[Problem details]: Rewrite every entry below, replacing "chart" with "graph" and leaving all other text unchanged. Omit the pictures from your answer.
(Beginning of Listed entries)
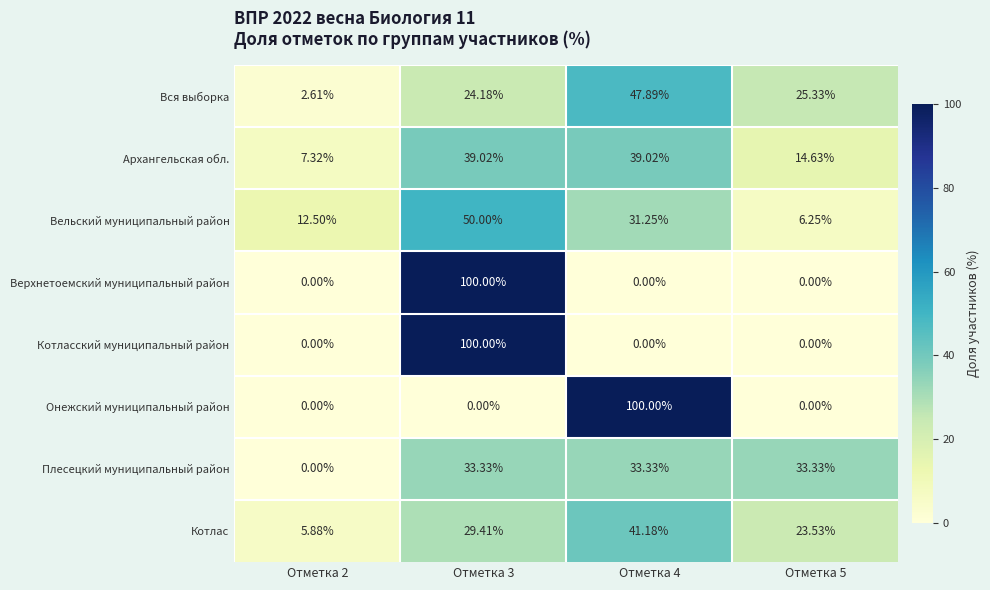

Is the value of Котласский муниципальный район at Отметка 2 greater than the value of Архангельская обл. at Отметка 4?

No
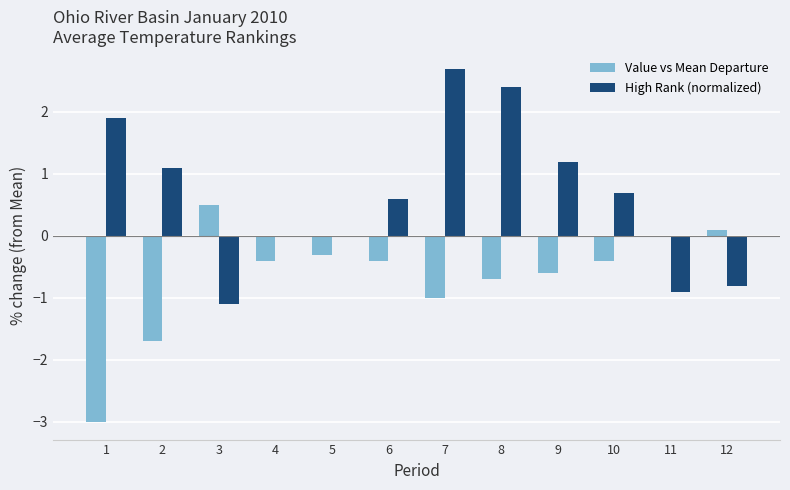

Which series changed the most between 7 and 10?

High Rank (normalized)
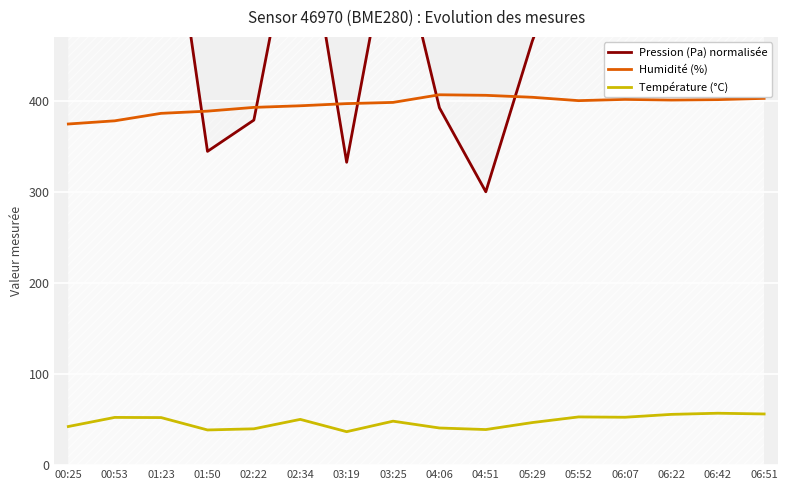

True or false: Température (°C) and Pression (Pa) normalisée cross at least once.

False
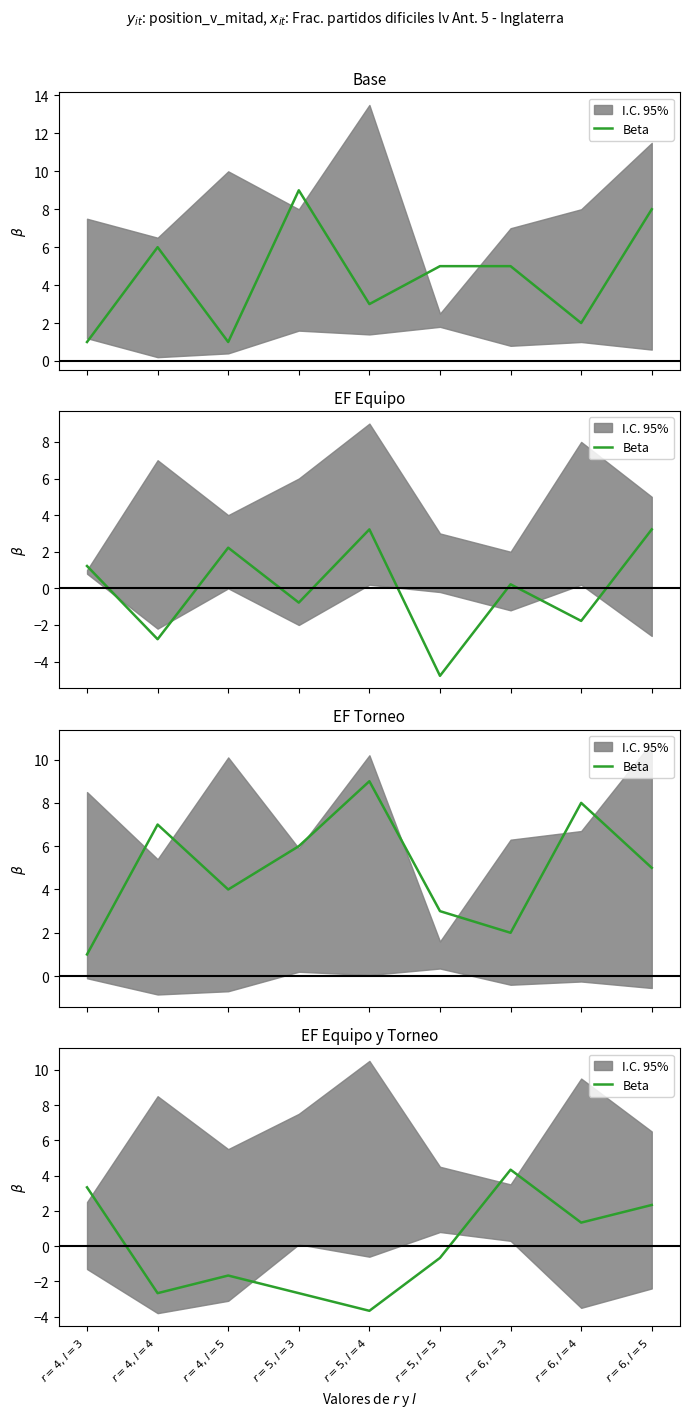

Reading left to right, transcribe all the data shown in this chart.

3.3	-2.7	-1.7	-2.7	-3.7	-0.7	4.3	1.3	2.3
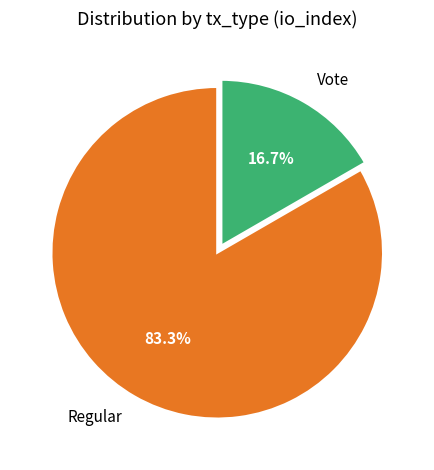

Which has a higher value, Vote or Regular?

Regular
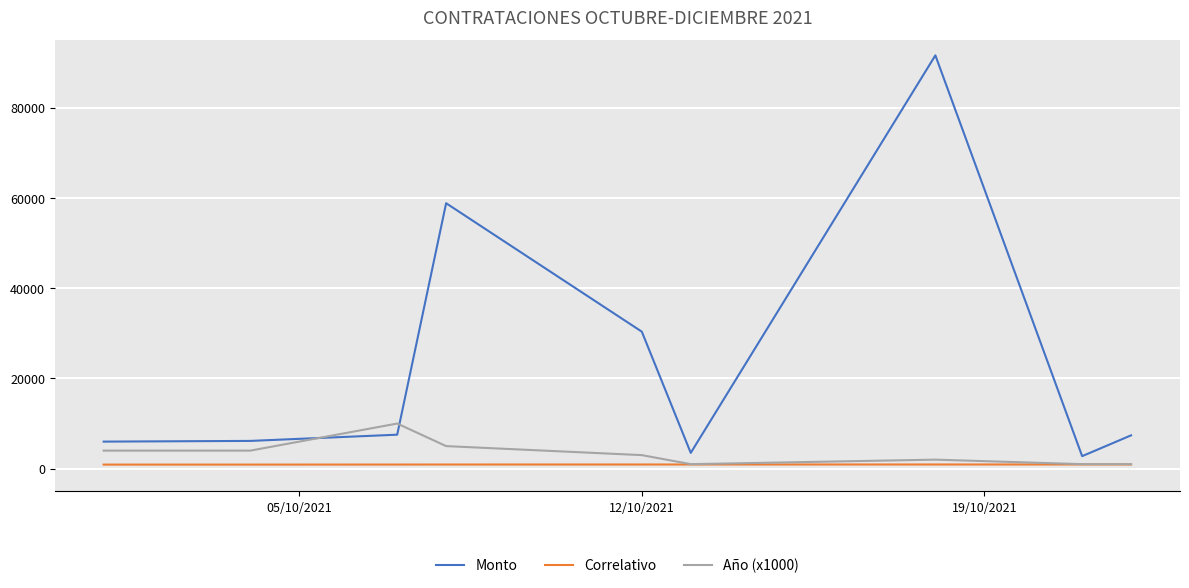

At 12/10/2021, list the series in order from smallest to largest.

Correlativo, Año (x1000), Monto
(End of Listed entries)
[Result]:
Is the value of Котласский муниципальный район at Отметка 2 greater than the value of Архангельская обл. at Отметка 4?

No

Which series changed the most between 7 and 10?

High Rank (normalized)

True or false: Température (°C) and Pression (Pa) normalisée cross at least once.

False

Reading left to right, transcribe all the data shown in this graph.

3.3	-2.7	-1.7	-2.7	-3.7	-0.7	4.3	1.3	2.3

Which has a higher value, Vote or Regular?

Regular

At 12/10/2021, list the series in order from smallest to largest.

Correlativo, Año (x1000), Monto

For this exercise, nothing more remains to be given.